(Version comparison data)
━━━━━━

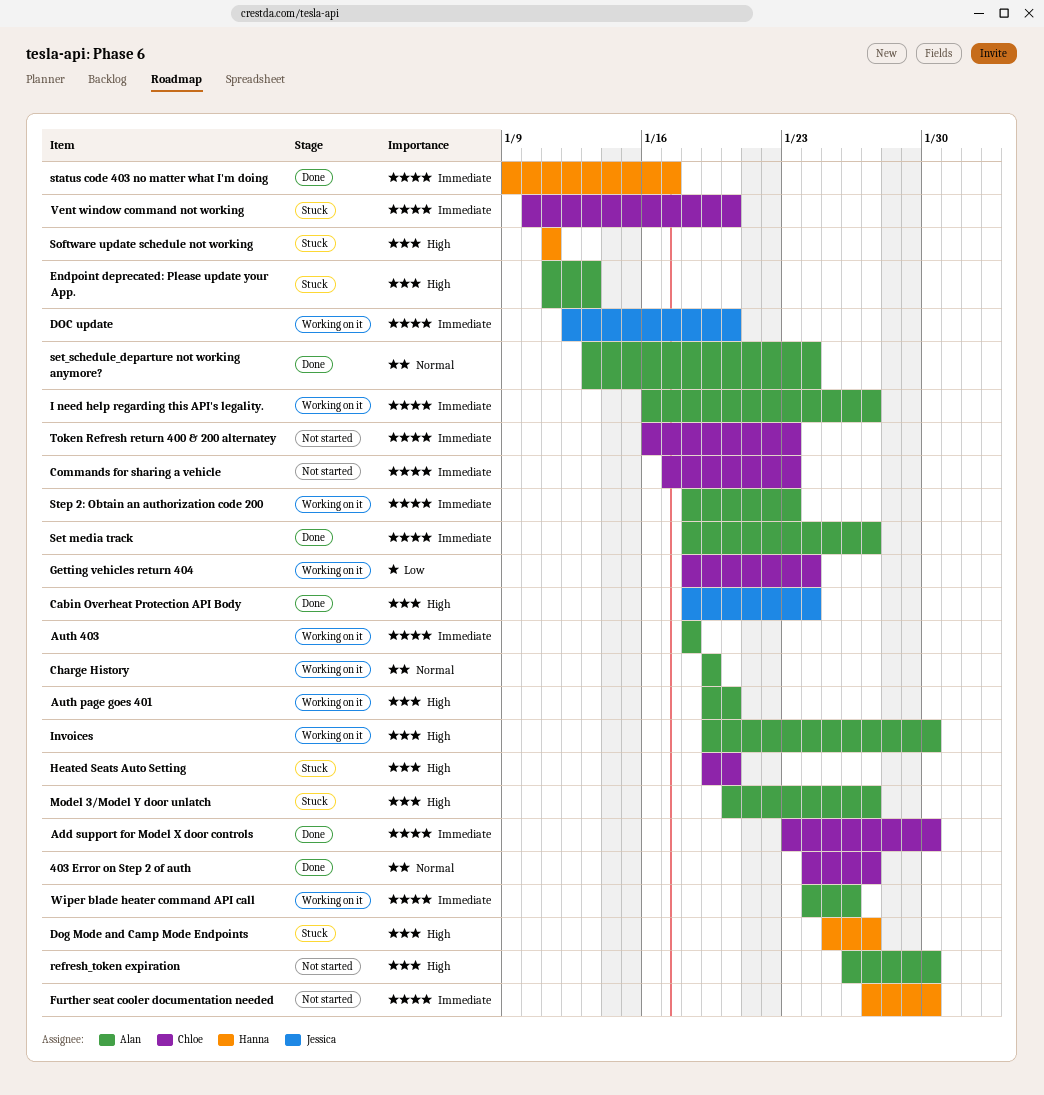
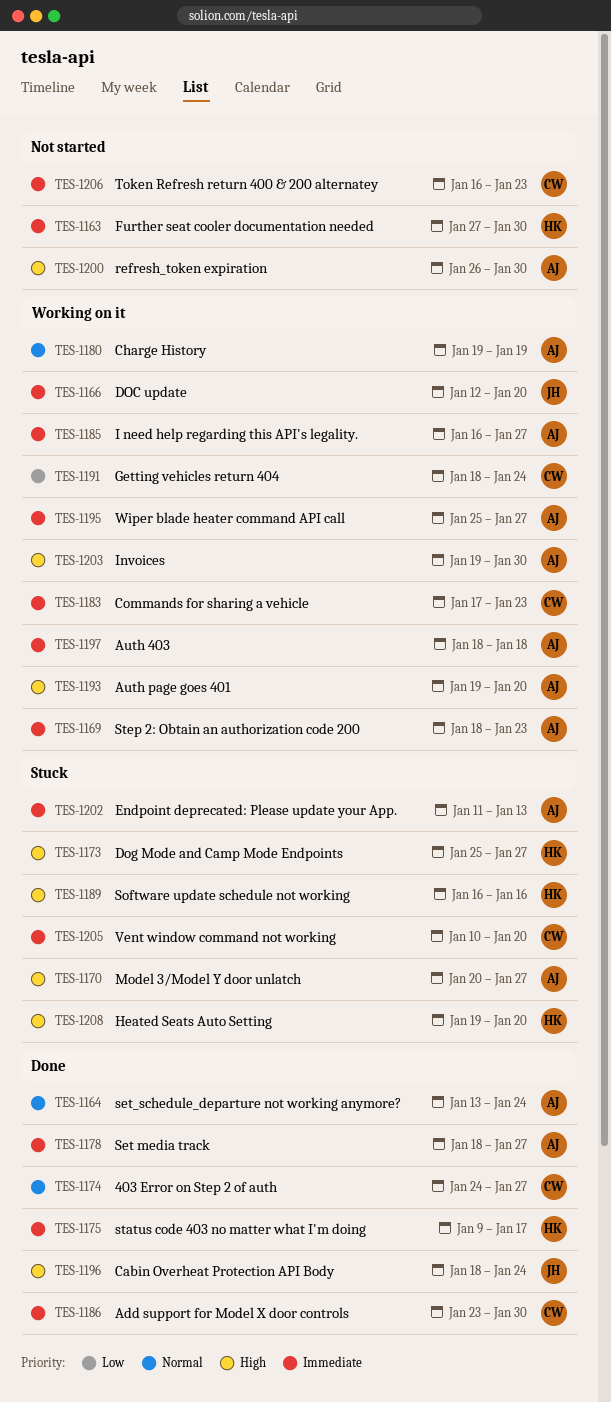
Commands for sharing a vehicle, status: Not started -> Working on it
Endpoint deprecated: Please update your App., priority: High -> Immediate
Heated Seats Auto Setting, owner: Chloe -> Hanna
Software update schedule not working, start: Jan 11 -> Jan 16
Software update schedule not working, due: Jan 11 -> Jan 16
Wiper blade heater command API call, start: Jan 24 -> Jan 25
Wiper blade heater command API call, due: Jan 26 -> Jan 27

━━━━━━

Give the entries back verbatim and omit the images.

Commands for sharing a vehicle, status: Not started -> Working on it
Endpoint deprecated: Please update your App., priority: High -> Immediate
Heated Seats Auto Setting, owner: Chloe -> Hanna
Software update schedule not working, start: Jan 11 -> Jan 16
Software update schedule not working, due: Jan 11 -> Jan 16
Wiper blade heater command API call, start: Jan 24 -> Jan 25
Wiper blade heater command API call, due: Jan 26 -> Jan 27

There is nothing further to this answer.